EXERCISE DESCRIPTION:
The entries need to be copied exactly.
*** SOURCE RECORDS ***
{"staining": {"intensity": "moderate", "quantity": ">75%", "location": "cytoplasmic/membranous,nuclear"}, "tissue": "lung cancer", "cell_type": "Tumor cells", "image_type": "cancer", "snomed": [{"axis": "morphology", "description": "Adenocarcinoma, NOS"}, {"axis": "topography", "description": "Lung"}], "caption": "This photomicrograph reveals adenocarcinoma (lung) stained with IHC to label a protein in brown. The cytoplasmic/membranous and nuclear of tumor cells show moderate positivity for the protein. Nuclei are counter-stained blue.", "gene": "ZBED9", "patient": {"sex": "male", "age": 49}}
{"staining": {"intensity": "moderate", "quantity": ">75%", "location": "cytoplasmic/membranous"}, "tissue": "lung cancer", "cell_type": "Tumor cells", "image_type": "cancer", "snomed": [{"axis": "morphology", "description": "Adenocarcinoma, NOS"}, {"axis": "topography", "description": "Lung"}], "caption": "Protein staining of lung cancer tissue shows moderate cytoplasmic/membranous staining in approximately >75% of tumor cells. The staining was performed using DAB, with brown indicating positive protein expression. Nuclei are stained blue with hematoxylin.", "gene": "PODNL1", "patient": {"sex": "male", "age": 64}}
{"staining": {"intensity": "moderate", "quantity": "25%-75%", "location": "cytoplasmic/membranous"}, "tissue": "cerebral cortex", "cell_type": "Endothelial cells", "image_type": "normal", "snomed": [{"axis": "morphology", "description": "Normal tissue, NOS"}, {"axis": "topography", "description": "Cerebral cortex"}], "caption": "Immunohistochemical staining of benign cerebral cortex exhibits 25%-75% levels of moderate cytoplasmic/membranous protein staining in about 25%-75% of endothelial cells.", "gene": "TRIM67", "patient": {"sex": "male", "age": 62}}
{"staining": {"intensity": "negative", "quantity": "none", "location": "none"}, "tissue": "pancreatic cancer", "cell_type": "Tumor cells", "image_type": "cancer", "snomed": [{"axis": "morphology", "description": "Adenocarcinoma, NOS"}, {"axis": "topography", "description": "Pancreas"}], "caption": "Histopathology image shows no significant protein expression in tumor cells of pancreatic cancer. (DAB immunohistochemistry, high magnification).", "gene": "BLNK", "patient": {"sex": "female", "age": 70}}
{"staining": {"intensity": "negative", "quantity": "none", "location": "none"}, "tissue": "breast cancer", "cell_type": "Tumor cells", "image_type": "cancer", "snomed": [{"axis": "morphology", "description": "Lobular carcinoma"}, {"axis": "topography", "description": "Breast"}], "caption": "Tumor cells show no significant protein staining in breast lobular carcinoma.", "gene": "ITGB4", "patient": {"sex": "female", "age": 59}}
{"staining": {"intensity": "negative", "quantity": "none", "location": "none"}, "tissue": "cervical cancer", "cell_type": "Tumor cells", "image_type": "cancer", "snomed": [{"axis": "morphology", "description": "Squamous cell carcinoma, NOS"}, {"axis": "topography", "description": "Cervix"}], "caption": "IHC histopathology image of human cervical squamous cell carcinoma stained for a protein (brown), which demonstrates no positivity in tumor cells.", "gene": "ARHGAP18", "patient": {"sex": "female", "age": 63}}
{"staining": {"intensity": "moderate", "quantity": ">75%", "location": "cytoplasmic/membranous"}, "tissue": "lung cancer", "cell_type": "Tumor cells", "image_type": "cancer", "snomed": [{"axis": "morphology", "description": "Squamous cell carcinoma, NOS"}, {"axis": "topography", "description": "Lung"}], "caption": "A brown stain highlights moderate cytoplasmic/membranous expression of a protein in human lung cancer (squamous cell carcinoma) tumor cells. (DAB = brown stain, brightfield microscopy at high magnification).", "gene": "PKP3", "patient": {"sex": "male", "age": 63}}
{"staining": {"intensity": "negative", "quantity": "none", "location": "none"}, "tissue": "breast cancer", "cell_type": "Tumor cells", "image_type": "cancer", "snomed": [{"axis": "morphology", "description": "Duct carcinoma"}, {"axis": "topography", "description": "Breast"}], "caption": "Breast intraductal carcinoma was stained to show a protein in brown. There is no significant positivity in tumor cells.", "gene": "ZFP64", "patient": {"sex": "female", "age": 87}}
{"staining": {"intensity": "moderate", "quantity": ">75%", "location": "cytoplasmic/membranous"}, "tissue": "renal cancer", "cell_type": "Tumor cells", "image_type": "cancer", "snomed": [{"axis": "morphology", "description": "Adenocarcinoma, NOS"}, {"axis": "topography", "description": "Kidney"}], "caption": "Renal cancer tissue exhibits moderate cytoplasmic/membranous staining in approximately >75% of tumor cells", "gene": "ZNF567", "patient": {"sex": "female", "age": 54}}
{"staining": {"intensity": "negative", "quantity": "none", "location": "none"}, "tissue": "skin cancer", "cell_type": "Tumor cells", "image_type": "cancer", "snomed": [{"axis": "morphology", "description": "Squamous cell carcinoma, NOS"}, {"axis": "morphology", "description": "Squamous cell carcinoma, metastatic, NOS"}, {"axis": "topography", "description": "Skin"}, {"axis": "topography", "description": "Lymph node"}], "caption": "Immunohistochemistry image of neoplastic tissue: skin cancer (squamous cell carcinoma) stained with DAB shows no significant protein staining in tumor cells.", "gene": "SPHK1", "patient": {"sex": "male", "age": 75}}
*** End of SOURCE RECORDS ***
ANSWER SECTION:
{"staining": {"intensity": "moderate", "quantity": ">75%", "location": "cytoplasmic/membranous,nuclear"}, "tissue": "lung cancer", "cell_type": "Tumor cells", "image_type": "cancer", "snomed": [{"axis": "morphology", "description": "Adenocarcinoma, NOS"}, {"axis": "topography", "description": "Lung"}], "caption": "This photomicrograph reveals adenocarcinoma (lung) stained with IHC to label a protein in brown. The cytoplasmic/membranous and nuclear of tumor cells show moderate positivity for the protein. Nuclei are counter-stained blue.", "gene": "ZBED9", "patient": {"sex": "male", "age": 49}}
{"staining": {"intensity": "moderate", "quantity": ">75%", "location": "cytoplasmic/membranous"}, "tissue": "lung cancer", "cell_type": "Tumor cells", "image_type": "cancer", "snomed": [{"axis": "morphology", "description": "Adenocarcinoma, NOS"}, {"axis": "topography", "description": "Lung"}], "caption": "Protein staining of lung cancer tissue shows moderate cytoplasmic/membranous staining in approximately >75% of tumor cells. The staining was performed using DAB, with brown indicating positive protein expression. Nuclei are stained blue with hematoxylin.", "gene": "PODNL1", "patient": {"sex": "male", "age": 64}}
{"staining": {"intensity": "moderate", "quantity": "25%-75%", "location": "cytoplasmic/membranous"}, "tissue": "cerebral cortex", "cell_type": "Endothelial cells", "image_type": "normal", "snomed": [{"axis": "morphology", "description": "Normal tissue, NOS"}, {"axis": "topography", "description": "Cerebral cortex"}], "caption": "Immunohistochemical staining of benign cerebral cortex exhibits 25%-75% levels of moderate cytoplasmic/membranous protein staining in about 25%-75% of endothelial cells.", "gene": "TRIM67", "patient": {"sex": "male", "age": 62}}
{"staining": {"intensity": "negative", "quantity": "none", "location": "none"}, "tissue": "pancreatic cancer", "cell_type": "Tumor cells", "image_type": "cancer", "snomed": [{"axis": "morphology", "description": "Adenocarcinoma, NOS"}, {"axis": "topography", "description": "Pancreas"}], "caption": "Histopathology image shows no significant protein expression in tumor cells of pancreatic cancer. (DAB immunohistochemistry, high magnification).", "gene": "BLNK", "patient": {"sex": "female", "age": 70}}
{"staining": {"intensity": "negative", "quantity": "none", "location": "none"}, "tissue": "breast cancer", "cell_type": "Tumor cells", "image_type": "cancer", "snomed": [{"axis": "morphology", "description": "Lobular carcinoma"}, {"axis": "topography", "description": "Breast"}], "caption": "Tumor cells show no significant protein staining in breast lobular carcinoma.", "gene": "ITGB4", "patient": {"sex": "female", "age": 59}}
{"staining": {"intensity": "negative", "quantity": "none", "location": "none"}, "tissue": "cervical cancer", "cell_type": "Tumor cells", "image_type": "cancer", "snomed": [{"axis": "morphology", "description": "Squamous cell carcinoma, NOS"}, {"axis": "topography", "description": "Cervix"}], "caption": "IHC histopathology image of human cervical squamous cell carcinoma stained for a protein (brown), which demonstrates no positivity in tumor cells.", "gene": "ARHGAP18", "patient": {"sex": "female", "age": 63}}
{"staining": {"intensity": "moderate", "quantity": ">75%", "location": "cytoplasmic/membranous"}, "tissue": "lung cancer", "cell_type": "Tumor cells", "image_type": "cancer", "snomed": [{"axis": "morphology", "description": "Squamous cell carcinoma, NOS"}, {"axis": "topography", "description": "Lung"}], "caption": "A brown stain highlights moderate cytoplasmic/membranous expression of a protein in human lung cancer (squamous cell carcinoma) tumor cells. (DAB = brown stain, brightfield microscopy at high magnification).", "gene": "PKP3", "patient": {"sex": "male", "age": 63}}
{"staining": {"intensity": "negative", "quantity": "none", "location": "none"}, "tissue": "breast cancer", "cell_type": "Tumor cells", "image_type": "cancer", "snomed": [{"axis": "morphology", "description": "Duct carcinoma"}, {"axis": "topography", "description": "Breast"}], "caption": "Breast intraductal carcinoma was stained to show a protein in brown. There is no significant positivity in tumor cells.", "gene": "ZFP64", "patient": {"sex": "female", "age": 87}}
{"staining": {"intensity": "moderate", "quantity": ">75%", "location": "cytoplasmic/membranous"}, "tissue": "renal cancer", "cell_type": "Tumor cells", "image_type": "cancer", "snomed": [{"axis": "morphology", "description": "Adenocarcinoma, NOS"}, {"axis": "topography", "description": "Kidney"}], "caption": "Renal cancer tissue exhibits moderate cytoplasmic/membranous staining in approximately >75% of tumor cells", "gene": "ZNF567", "patient": {"sex": "female", "age": 54}}
{"staining": {"intensity": "negative", "quantity": "none", "location": "none"}, "tissue": "skin cancer", "cell_type": "Tumor cells", "image_type": "cancer", "snomed": [{"axis": "morphology", "description": "Squamous cell carcinoma, NOS"}, {"axis": "morphology", "description": "Squamous cell carcinoma, metastatic, NOS"}, {"axis": "topography", "description": "Skin"}, {"axis": "topography", "description": "Lymph node"}], "caption": "Immunohistochemistry image of neoplastic tissue: skin cancer (squamous cell carcinoma) stained with DAB shows no significant protein staining in tumor cells.", "gene": "SPHK1", "patient": {"sex": "male", "age": 75}}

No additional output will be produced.